Reflexões Inquietas

AS DEMOCRACIAS ESTÃO EM CRISE?

O Quarto Estado (1901), de Giuseppe Pellizza (1868/1907) mira no proletariado em greve
O Quarto Estado (1901), de Giuseppe Pellizza (1868/1907) mira no proletariado em greve

AS DEMOCRACIAS ESTÃO EM CRISE?

Esta é uma nota acerca do livro Crises da Democracia, de Adam Przeworski, cientista político polonês, atualmente vinculado ao Departamento de Política da Universidade de Nova Iorque. Editado em 2019, ele teve sua versão em português em 2020.

O livro analisa inúmeros casos de ataque à democracia, que serão vistos nas seções a seguir. Deles, pareceu-lhe claro que “Se o passado ilumina, o futuro depende de as condições que vemos no presente refletirem as do passado”. É preciso respeitar as lições que a História nos traz, mas, ela deve ser vista apenas como um guia a que se deve atentar.

Para mirar nos acontecimentos atuais, sua recomendação é prestar atenção a três pontos: (I) as condições econômicas, particularmente o crescimento e a distribuição da renda; (II) o histórico democrático, isto é, o quanto a democracia está consolidada; e (III) a intensidade das divisões sociais em termos de grau de polarização e hostilidade de diferentes facções políticas.

O tema não é consensual.

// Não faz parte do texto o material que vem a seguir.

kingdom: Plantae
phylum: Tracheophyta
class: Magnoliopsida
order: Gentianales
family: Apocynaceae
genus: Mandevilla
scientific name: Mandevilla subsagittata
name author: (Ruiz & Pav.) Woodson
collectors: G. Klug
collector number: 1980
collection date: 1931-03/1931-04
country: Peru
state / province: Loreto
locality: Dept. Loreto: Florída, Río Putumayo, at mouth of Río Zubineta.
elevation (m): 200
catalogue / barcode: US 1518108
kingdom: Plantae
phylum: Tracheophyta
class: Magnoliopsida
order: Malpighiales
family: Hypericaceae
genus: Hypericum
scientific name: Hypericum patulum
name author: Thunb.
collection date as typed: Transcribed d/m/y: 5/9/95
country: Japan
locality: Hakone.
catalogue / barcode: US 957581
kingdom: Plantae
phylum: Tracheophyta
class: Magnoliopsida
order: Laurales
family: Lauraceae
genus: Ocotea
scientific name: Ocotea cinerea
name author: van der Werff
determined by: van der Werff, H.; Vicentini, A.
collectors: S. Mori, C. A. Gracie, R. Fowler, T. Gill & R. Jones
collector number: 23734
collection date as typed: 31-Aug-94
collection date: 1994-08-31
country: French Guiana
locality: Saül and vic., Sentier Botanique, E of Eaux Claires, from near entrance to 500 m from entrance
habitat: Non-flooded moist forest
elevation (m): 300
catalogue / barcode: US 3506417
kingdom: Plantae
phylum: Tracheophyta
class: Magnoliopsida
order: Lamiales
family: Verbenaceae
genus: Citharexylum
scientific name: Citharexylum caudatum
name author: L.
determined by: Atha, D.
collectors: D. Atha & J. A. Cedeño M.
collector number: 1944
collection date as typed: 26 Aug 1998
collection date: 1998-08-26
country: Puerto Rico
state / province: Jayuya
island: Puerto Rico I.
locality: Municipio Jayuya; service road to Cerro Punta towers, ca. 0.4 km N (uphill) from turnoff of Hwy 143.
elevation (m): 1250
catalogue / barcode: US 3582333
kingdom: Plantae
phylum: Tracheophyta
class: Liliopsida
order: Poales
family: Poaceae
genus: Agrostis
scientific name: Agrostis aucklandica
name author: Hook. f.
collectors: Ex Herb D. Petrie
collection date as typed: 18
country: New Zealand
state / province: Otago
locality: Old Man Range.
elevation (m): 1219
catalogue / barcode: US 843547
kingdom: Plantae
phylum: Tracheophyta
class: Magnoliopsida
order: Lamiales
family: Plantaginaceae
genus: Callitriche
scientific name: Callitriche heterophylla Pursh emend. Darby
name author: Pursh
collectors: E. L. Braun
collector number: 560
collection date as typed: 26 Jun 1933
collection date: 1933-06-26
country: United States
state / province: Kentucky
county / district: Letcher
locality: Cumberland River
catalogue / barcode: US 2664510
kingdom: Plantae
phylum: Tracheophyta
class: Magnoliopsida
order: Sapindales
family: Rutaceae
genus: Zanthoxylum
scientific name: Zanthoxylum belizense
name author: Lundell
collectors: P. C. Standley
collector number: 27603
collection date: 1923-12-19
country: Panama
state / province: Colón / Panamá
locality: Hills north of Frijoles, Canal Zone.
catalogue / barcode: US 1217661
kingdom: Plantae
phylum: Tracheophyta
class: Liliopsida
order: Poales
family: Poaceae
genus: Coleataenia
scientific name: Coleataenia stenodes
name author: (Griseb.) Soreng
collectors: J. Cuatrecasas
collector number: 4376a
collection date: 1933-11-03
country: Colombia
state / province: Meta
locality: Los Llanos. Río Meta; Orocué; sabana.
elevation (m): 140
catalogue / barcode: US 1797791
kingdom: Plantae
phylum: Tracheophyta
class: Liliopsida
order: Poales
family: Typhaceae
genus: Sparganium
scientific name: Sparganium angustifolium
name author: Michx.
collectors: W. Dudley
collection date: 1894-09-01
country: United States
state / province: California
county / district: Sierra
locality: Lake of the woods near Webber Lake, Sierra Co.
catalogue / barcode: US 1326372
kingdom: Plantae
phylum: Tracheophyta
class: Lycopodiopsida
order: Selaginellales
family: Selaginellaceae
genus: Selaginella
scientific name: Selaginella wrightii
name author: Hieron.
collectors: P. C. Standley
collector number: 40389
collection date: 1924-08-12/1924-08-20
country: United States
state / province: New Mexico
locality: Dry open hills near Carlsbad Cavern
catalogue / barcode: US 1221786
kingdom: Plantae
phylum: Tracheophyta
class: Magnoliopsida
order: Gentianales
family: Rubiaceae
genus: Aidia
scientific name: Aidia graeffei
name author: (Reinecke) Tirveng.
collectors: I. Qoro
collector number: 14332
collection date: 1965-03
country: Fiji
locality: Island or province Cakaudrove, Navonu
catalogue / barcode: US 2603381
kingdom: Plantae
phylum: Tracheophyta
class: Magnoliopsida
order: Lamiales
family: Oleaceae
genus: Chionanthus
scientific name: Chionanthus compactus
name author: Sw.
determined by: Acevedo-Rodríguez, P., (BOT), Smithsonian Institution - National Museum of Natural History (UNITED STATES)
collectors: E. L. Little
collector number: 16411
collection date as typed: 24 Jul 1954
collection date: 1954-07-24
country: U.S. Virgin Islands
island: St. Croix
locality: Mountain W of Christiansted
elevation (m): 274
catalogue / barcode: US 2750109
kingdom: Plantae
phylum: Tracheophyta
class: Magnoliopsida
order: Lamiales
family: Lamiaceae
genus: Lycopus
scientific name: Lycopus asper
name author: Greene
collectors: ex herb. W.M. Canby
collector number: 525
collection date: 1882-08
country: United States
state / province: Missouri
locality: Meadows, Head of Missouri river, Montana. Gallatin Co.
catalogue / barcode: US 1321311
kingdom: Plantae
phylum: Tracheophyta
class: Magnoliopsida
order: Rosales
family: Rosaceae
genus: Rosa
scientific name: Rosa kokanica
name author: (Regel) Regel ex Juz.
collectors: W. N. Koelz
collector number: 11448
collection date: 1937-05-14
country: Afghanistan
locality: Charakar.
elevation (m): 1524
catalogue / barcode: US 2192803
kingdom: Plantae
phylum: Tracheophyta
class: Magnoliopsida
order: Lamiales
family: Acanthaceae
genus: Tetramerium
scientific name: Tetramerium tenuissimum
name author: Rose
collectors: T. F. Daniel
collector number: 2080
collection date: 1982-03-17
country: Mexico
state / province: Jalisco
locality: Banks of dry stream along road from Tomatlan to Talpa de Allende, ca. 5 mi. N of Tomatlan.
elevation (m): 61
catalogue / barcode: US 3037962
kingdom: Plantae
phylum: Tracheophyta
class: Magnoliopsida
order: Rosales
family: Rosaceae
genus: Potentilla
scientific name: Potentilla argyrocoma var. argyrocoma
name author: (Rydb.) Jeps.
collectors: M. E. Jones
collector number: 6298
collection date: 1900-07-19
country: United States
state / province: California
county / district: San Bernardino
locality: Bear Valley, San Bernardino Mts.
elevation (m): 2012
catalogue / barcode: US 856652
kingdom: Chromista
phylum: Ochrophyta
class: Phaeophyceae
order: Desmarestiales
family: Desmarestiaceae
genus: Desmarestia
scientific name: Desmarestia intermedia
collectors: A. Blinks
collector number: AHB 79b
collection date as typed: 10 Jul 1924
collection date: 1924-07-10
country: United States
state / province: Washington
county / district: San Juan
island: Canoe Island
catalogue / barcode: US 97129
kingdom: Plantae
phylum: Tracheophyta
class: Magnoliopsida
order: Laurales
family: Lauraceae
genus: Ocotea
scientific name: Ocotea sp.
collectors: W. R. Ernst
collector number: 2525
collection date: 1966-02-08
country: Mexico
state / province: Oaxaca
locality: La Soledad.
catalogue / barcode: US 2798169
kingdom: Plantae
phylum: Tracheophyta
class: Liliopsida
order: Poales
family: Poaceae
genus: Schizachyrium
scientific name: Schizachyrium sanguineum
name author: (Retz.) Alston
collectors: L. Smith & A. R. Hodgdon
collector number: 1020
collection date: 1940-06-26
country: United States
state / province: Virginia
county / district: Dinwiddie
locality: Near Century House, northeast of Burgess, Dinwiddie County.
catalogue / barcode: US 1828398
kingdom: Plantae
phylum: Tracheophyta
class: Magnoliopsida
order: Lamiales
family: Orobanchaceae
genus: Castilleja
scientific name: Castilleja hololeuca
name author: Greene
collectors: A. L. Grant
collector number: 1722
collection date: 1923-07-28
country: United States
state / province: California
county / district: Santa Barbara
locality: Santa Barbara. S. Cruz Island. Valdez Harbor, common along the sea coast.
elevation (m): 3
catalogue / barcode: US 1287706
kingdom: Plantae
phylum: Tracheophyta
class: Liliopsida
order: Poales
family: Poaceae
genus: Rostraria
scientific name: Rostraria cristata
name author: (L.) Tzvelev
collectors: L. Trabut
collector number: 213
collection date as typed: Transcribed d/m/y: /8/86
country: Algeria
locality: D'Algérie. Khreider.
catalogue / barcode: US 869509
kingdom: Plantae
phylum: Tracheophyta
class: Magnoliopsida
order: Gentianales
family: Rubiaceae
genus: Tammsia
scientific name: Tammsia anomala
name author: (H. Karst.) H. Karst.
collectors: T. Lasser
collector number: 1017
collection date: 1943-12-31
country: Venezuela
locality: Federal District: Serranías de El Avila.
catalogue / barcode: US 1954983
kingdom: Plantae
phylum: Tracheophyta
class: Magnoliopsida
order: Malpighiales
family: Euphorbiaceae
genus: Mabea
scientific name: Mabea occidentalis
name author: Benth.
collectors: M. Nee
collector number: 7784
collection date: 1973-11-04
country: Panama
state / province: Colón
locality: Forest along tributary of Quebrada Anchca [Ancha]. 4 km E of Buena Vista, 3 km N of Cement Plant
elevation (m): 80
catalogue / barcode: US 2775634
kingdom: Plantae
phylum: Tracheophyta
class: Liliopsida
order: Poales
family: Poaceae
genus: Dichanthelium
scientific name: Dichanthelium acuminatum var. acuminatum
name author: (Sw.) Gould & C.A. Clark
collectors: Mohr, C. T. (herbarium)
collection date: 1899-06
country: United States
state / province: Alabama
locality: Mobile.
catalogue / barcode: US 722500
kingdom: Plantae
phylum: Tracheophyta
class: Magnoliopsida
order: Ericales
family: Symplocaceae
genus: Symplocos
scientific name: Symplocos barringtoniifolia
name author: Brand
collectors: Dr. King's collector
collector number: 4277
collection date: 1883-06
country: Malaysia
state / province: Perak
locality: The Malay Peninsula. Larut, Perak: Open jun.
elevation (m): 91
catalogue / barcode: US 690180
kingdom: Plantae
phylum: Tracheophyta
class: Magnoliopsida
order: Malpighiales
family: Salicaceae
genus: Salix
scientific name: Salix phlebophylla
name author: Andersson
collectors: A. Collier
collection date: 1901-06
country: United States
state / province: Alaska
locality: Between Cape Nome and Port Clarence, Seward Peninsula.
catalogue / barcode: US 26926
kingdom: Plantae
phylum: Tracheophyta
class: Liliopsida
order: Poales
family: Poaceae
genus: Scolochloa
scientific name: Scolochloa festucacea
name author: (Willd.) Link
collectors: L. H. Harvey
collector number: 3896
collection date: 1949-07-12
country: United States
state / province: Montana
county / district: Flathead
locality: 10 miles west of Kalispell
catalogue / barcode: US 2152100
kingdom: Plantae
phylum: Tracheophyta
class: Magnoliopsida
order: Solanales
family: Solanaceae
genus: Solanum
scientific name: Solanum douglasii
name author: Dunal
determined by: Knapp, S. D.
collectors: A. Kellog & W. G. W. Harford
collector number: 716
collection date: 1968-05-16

Há quem considere exagerada a ideia de colapso das democracias, como é o caso do também cientista político Larry Bartels, professor da Universidade Vanderbilt dos Estados Unidos, que aqui será citado por uma entrevista dada acerca do lançamento do livro “Democracy Erodes from the Top”, ainda sem tradução.

Estejam ou não em crise, a verdade é que tem crescido muito o número de países em que se manifestam guinadas para a extrema direita e para tendências autoritárias. Vários desses países eram até pouco tempo atrás vistos como democracias consolidadas. Desconforto, incertezas e medos, certamente existem e estão bastante espalhados por toda parte. Eles se mostram entre regiões geopolíticas e dentro de cada país.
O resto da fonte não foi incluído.